What you are asked to do: From the data below, return the exact lines starting at the line containing "[00:00.667]" and ending at the line containing "19: (250, 59, 5.80)", both included, and nothing else.

Source information:
_ _ _ _

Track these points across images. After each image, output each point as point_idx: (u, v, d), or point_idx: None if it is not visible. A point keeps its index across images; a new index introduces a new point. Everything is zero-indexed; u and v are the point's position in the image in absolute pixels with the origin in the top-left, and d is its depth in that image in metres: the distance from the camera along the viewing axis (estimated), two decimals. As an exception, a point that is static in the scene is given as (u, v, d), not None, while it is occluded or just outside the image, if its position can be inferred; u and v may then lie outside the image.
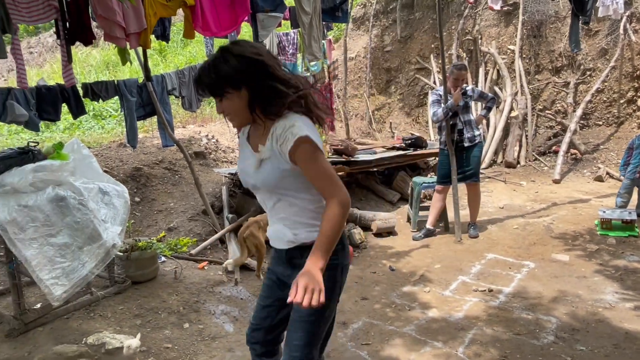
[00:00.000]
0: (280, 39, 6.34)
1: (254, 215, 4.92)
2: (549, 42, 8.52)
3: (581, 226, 4.94)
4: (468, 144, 4.83)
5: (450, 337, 3.02)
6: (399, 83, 10.39)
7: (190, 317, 3.26)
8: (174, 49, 11.93)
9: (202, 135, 6.86)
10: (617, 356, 2.73)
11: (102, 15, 2.99)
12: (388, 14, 10.73)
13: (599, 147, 7.59)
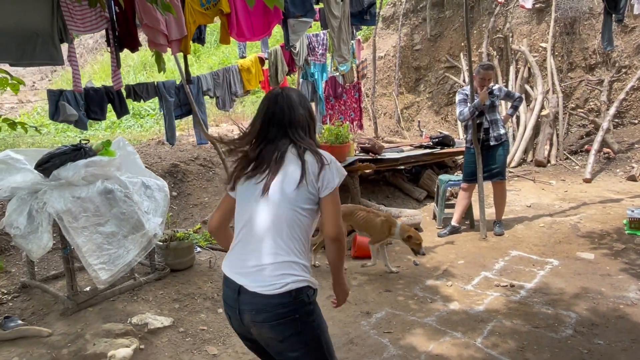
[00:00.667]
0: (310, 40, 6.52)
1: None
2: (582, 39, 8.38)
3: (609, 225, 4.92)
4: (494, 142, 4.90)
5: (470, 329, 3.14)
6: (428, 82, 10.42)
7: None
8: (207, 50, 12.33)
9: (235, 133, 7.15)
10: (635, 350, 2.79)
11: (147, 24, 3.27)
12: (418, 12, 10.77)
13: (634, 146, 7.43)
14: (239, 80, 5.67)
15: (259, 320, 1.64)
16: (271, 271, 1.64)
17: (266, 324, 1.64)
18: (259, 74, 5.87)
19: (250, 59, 5.80)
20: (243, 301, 1.66)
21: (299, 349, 1.69)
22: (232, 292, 1.70)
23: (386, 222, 4.11)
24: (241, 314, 1.68)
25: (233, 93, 5.51)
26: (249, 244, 1.70)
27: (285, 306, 1.63)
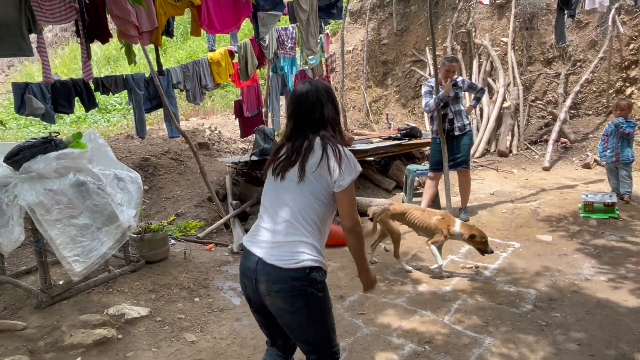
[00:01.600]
0: (279, 33, 6.58)
1: (257, 202, 5.21)
2: (540, 34, 8.76)
3: (566, 209, 5.22)
4: (458, 132, 5.11)
5: (438, 307, 3.31)
6: (396, 75, 10.64)
7: (200, 292, 3.55)
8: (174, 44, 12.16)
9: (205, 127, 7.13)
10: (588, 320, 3.03)
11: (118, 15, 3.26)
12: (384, 7, 10.95)
13: (588, 135, 7.86)
14: (209, 74, 5.68)
15: (274, 290, 1.81)
16: (289, 248, 1.82)
17: (280, 294, 1.81)
18: (229, 67, 5.89)
19: (220, 52, 5.81)
20: (261, 272, 1.82)
21: (306, 321, 1.86)
22: (251, 264, 1.86)
23: (443, 220, 3.81)
24: (257, 284, 1.84)
25: (203, 86, 5.52)
26: (270, 223, 1.89)
27: (299, 280, 1.79)
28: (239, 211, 4.95)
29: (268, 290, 1.82)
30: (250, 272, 1.87)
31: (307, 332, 1.90)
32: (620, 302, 3.22)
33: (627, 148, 5.34)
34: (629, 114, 5.45)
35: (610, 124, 5.50)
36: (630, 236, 4.42)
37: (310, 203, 1.86)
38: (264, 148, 5.34)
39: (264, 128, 5.56)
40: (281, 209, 1.88)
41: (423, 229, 3.91)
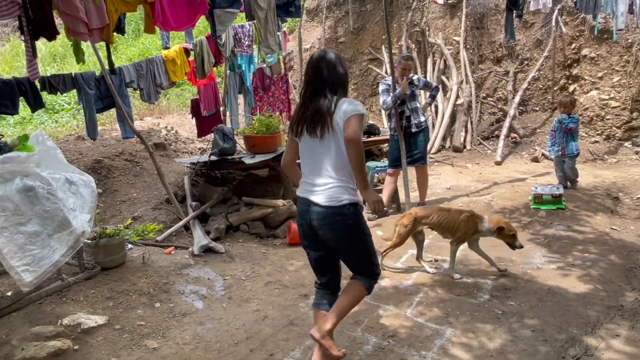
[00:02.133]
0: (236, 31, 6.48)
1: (217, 202, 5.13)
2: (490, 33, 9.11)
3: (517, 202, 5.46)
4: (415, 129, 5.23)
5: (400, 301, 3.38)
6: (353, 73, 10.74)
7: (161, 297, 3.45)
8: (126, 41, 11.74)
9: (161, 127, 6.93)
10: (541, 307, 3.19)
11: (64, 11, 3.10)
12: (340, 5, 11.03)
13: (536, 131, 8.25)
14: (164, 72, 5.52)
15: (324, 224, 2.36)
16: (332, 191, 2.34)
17: (329, 227, 2.36)
18: (184, 65, 5.75)
19: (175, 50, 5.66)
20: (313, 212, 2.37)
21: (351, 245, 2.42)
22: (304, 207, 2.42)
23: (471, 218, 3.71)
24: (311, 221, 2.40)
25: (158, 85, 5.36)
26: (314, 173, 2.40)
27: (342, 215, 2.33)
28: (198, 212, 4.85)
29: (320, 225, 2.37)
30: (305, 214, 2.42)
31: (353, 254, 2.47)
32: (569, 289, 3.41)
33: (571, 142, 5.65)
34: (572, 110, 5.77)
35: (555, 121, 5.81)
36: (577, 225, 4.68)
37: (341, 152, 2.33)
38: (224, 148, 5.25)
39: (223, 127, 5.47)
40: (320, 161, 2.38)
41: (450, 229, 3.74)
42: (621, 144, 7.53)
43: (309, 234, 2.47)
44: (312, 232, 2.44)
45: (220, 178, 5.95)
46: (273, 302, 3.46)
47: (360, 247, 2.45)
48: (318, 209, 2.35)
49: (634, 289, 3.40)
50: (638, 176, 6.35)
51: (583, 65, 8.11)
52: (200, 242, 4.32)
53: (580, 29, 8.19)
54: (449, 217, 3.76)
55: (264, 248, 4.59)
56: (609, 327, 2.90)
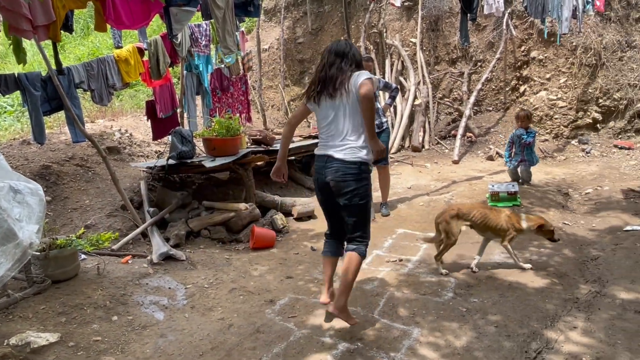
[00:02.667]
0: (192, 30, 6.29)
1: (176, 207, 4.96)
2: (445, 35, 9.34)
3: (475, 200, 5.61)
4: (377, 130, 5.25)
5: (367, 303, 3.38)
6: (313, 74, 10.72)
7: (118, 310, 3.28)
8: (74, 39, 11.17)
9: (115, 129, 6.63)
10: (503, 303, 3.27)
11: (5, 6, 2.87)
12: (299, 6, 10.99)
13: (490, 130, 8.54)
14: (117, 72, 5.28)
15: (337, 175, 2.82)
16: (348, 149, 2.82)
17: (340, 177, 2.81)
18: (138, 66, 5.52)
19: (128, 50, 5.42)
20: (329, 165, 2.85)
21: (357, 199, 2.84)
22: (322, 162, 2.90)
23: (512, 217, 3.73)
24: (326, 174, 2.87)
25: (110, 86, 5.12)
26: (332, 133, 2.87)
27: (353, 169, 2.81)
28: (157, 219, 4.67)
29: (334, 177, 2.83)
30: (321, 168, 2.90)
31: (355, 211, 2.87)
32: (528, 284, 3.53)
33: (530, 155, 5.92)
34: (528, 124, 6.01)
35: (512, 134, 6.04)
36: (531, 221, 4.86)
37: (354, 115, 2.82)
38: (182, 151, 5.08)
39: (181, 130, 5.29)
40: (338, 124, 2.84)
41: (492, 228, 3.72)
42: (569, 142, 7.93)
43: (324, 189, 2.95)
44: (326, 187, 2.91)
45: (179, 182, 5.76)
46: (238, 309, 3.36)
47: (362, 207, 2.88)
48: (336, 163, 2.82)
49: (587, 282, 3.56)
50: (585, 172, 6.70)
51: (532, 67, 8.47)
52: (159, 249, 4.15)
53: (529, 32, 8.55)
54: (490, 216, 3.74)
55: (226, 253, 4.47)
56: (567, 320, 3.01)
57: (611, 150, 7.49)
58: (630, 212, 4.93)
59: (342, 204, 2.88)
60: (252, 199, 5.28)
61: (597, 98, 7.86)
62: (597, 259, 3.94)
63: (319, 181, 2.94)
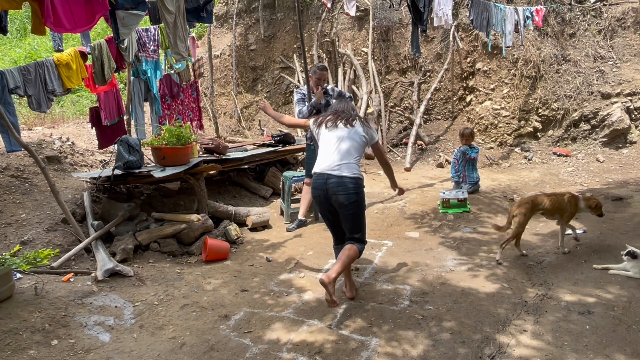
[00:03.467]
0: (140, 35, 6.05)
1: (122, 220, 4.72)
2: (395, 46, 9.56)
3: (427, 207, 5.74)
4: (331, 139, 5.27)
5: (324, 314, 3.34)
6: (265, 81, 10.65)
7: (59, 333, 3.05)
8: (9, 41, 10.49)
9: (55, 137, 6.24)
10: (457, 309, 3.33)
11: None
12: (251, 12, 10.90)
13: (439, 138, 8.81)
14: (57, 77, 4.98)
15: (339, 190, 3.25)
16: (346, 167, 3.29)
17: (341, 192, 3.24)
18: (81, 70, 5.23)
19: (69, 53, 5.13)
20: (330, 182, 3.27)
21: (355, 210, 3.31)
22: (322, 179, 3.31)
23: (572, 198, 4.15)
24: (328, 190, 3.28)
25: (50, 91, 4.81)
26: (331, 156, 3.33)
27: (352, 184, 3.27)
28: (102, 232, 4.41)
29: (335, 191, 3.25)
30: (321, 185, 3.31)
31: (354, 219, 3.33)
32: (479, 289, 3.62)
33: (472, 172, 6.14)
34: (471, 141, 6.26)
35: (457, 151, 6.26)
36: (481, 227, 5.03)
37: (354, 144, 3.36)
38: (129, 161, 4.84)
39: (128, 138, 5.04)
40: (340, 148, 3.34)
41: (559, 210, 4.12)
42: (512, 150, 8.31)
43: (324, 203, 3.35)
44: (326, 201, 3.32)
45: (126, 193, 5.50)
46: (190, 326, 3.22)
47: (359, 214, 3.35)
48: (335, 178, 3.26)
49: (534, 285, 3.70)
50: (528, 179, 7.04)
51: (477, 77, 8.83)
52: (104, 265, 3.92)
53: (474, 44, 8.92)
54: (557, 200, 4.13)
55: (178, 267, 4.30)
56: (517, 324, 3.11)
57: (550, 157, 7.93)
58: (570, 217, 5.21)
59: (342, 215, 3.32)
60: (205, 209, 5.12)
61: (537, 108, 8.30)
62: (542, 262, 4.12)
63: (320, 196, 3.34)
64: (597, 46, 8.36)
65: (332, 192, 3.25)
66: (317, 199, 3.37)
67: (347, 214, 3.29)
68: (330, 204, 3.32)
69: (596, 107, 7.94)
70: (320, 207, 3.42)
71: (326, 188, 3.27)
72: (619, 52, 8.25)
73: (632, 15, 8.27)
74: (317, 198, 3.38)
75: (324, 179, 3.28)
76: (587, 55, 8.32)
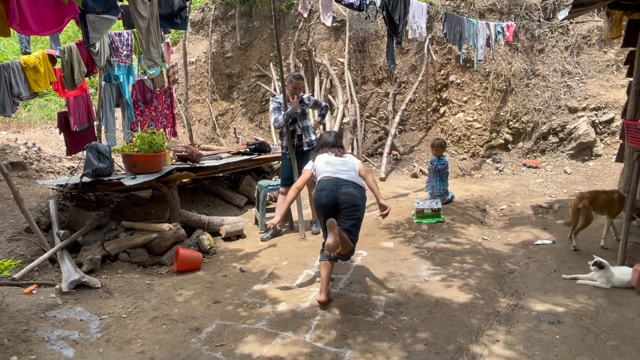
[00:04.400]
0: (112, 39, 5.93)
1: (90, 229, 4.57)
2: (371, 57, 9.67)
3: (402, 216, 5.77)
4: (307, 147, 5.26)
5: (298, 326, 3.29)
6: (241, 89, 10.58)
7: (19, 349, 2.90)
8: (-27, 42, 10.09)
9: (20, 143, 6.02)
10: (431, 320, 3.34)
11: None
12: (227, 20, 10.84)
13: (414, 148, 8.91)
14: (23, 80, 4.82)
15: (348, 191, 3.61)
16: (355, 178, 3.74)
17: (350, 195, 3.61)
18: (49, 74, 5.08)
19: (37, 56, 4.97)
20: (339, 185, 3.63)
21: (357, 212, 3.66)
22: (332, 184, 3.65)
23: (621, 196, 4.43)
24: (337, 192, 3.60)
25: (15, 95, 4.64)
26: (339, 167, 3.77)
27: (360, 190, 3.70)
28: (68, 242, 4.25)
29: (346, 192, 3.60)
30: (331, 186, 3.64)
31: (354, 219, 3.65)
32: (453, 299, 3.64)
33: (441, 183, 6.18)
34: (441, 152, 6.29)
35: (431, 162, 6.31)
36: (454, 237, 5.08)
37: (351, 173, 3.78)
38: (98, 168, 4.70)
39: (98, 145, 4.90)
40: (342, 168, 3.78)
41: (608, 207, 4.39)
42: (484, 161, 8.48)
43: (330, 205, 3.61)
44: (333, 203, 3.60)
45: (95, 201, 5.33)
46: (160, 340, 3.12)
47: (360, 216, 3.71)
48: (347, 183, 3.65)
49: (506, 295, 3.75)
50: (499, 189, 7.18)
51: (451, 89, 9.00)
52: (70, 276, 3.77)
53: (448, 57, 9.10)
54: (609, 197, 4.41)
55: (148, 278, 4.17)
56: (490, 334, 3.13)
57: (521, 169, 8.12)
58: (539, 227, 5.33)
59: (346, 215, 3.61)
60: (177, 218, 5.01)
61: (508, 120, 8.51)
62: (513, 272, 4.19)
63: (328, 197, 3.61)
64: (565, 62, 8.66)
65: (343, 192, 3.58)
66: (323, 199, 3.60)
67: (350, 213, 3.60)
68: (335, 204, 3.58)
69: (564, 120, 8.20)
70: (324, 208, 3.60)
71: (336, 190, 3.59)
72: (585, 68, 8.57)
73: (597, 33, 8.61)
74: (323, 198, 3.60)
75: (333, 181, 3.64)
76: (555, 71, 8.60)
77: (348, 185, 3.62)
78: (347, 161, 3.83)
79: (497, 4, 9.05)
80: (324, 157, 3.85)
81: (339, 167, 3.74)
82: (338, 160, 3.81)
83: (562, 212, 5.72)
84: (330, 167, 3.75)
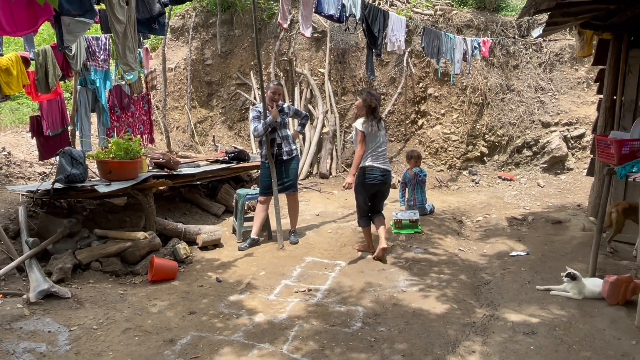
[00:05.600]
0: (89, 43, 5.82)
1: (61, 237, 4.43)
2: (351, 68, 9.75)
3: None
4: (286, 157, 5.24)
5: (275, 337, 3.25)
6: (221, 97, 10.51)
7: (-19, 362, 2.77)
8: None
9: (-8, 149, 5.82)
10: (408, 331, 3.34)
11: None
12: (208, 27, 10.79)
13: (393, 159, 8.98)
14: (-6, 83, 4.65)
15: (385, 179, 4.74)
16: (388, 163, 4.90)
17: (386, 181, 4.79)
18: (22, 77, 4.94)
19: (10, 58, 4.84)
20: (383, 175, 4.72)
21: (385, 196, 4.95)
22: (378, 171, 4.67)
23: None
24: (381, 180, 4.70)
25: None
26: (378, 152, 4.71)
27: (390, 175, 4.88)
28: (37, 250, 4.11)
29: (384, 180, 4.72)
30: (379, 177, 4.67)
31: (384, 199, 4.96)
32: (430, 310, 3.66)
33: (421, 194, 6.25)
34: (415, 164, 6.37)
35: (404, 175, 6.37)
36: (431, 248, 5.12)
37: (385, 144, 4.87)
38: (71, 174, 4.57)
39: (71, 150, 4.76)
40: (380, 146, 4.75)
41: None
42: (461, 173, 8.61)
43: (374, 191, 4.74)
44: (376, 189, 4.74)
45: (67, 208, 5.17)
46: (132, 352, 3.03)
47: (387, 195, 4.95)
48: (386, 173, 4.73)
49: (482, 306, 3.79)
50: (475, 201, 7.29)
51: (429, 102, 9.15)
52: (38, 286, 3.63)
53: (426, 70, 9.26)
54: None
55: (120, 288, 4.06)
56: (466, 345, 3.15)
57: (496, 181, 8.28)
58: (514, 239, 5.42)
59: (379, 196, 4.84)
60: (152, 226, 4.91)
61: (484, 134, 8.69)
62: (489, 283, 4.24)
63: (375, 184, 4.68)
64: (538, 78, 8.91)
65: (384, 181, 4.72)
66: (371, 186, 4.68)
67: (383, 195, 4.87)
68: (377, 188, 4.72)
69: (537, 134, 8.42)
70: (369, 192, 4.73)
71: (381, 179, 4.67)
72: (557, 84, 8.84)
73: (569, 51, 8.91)
74: (371, 187, 4.69)
75: (380, 170, 4.67)
76: (529, 86, 8.85)
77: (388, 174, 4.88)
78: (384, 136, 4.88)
79: (474, 20, 9.28)
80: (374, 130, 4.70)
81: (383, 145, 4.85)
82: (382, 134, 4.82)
83: (536, 224, 5.84)
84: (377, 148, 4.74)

_ _ _ _

Task output:
[00:00.667]
0: (310, 40, 6.52)
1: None
2: (582, 39, 8.38)
3: (609, 225, 4.92)
4: (494, 142, 4.90)
5: (470, 329, 3.14)
6: (428, 82, 10.42)
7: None
8: (207, 50, 12.33)
9: (235, 133, 7.15)
10: (635, 350, 2.79)
11: (147, 24, 3.27)
12: (418, 12, 10.77)
13: (634, 146, 7.43)
14: (239, 80, 5.67)
15: (259, 320, 1.64)
16: (271, 271, 1.64)
17: (266, 324, 1.64)
18: (259, 74, 5.87)
19: (250, 59, 5.80)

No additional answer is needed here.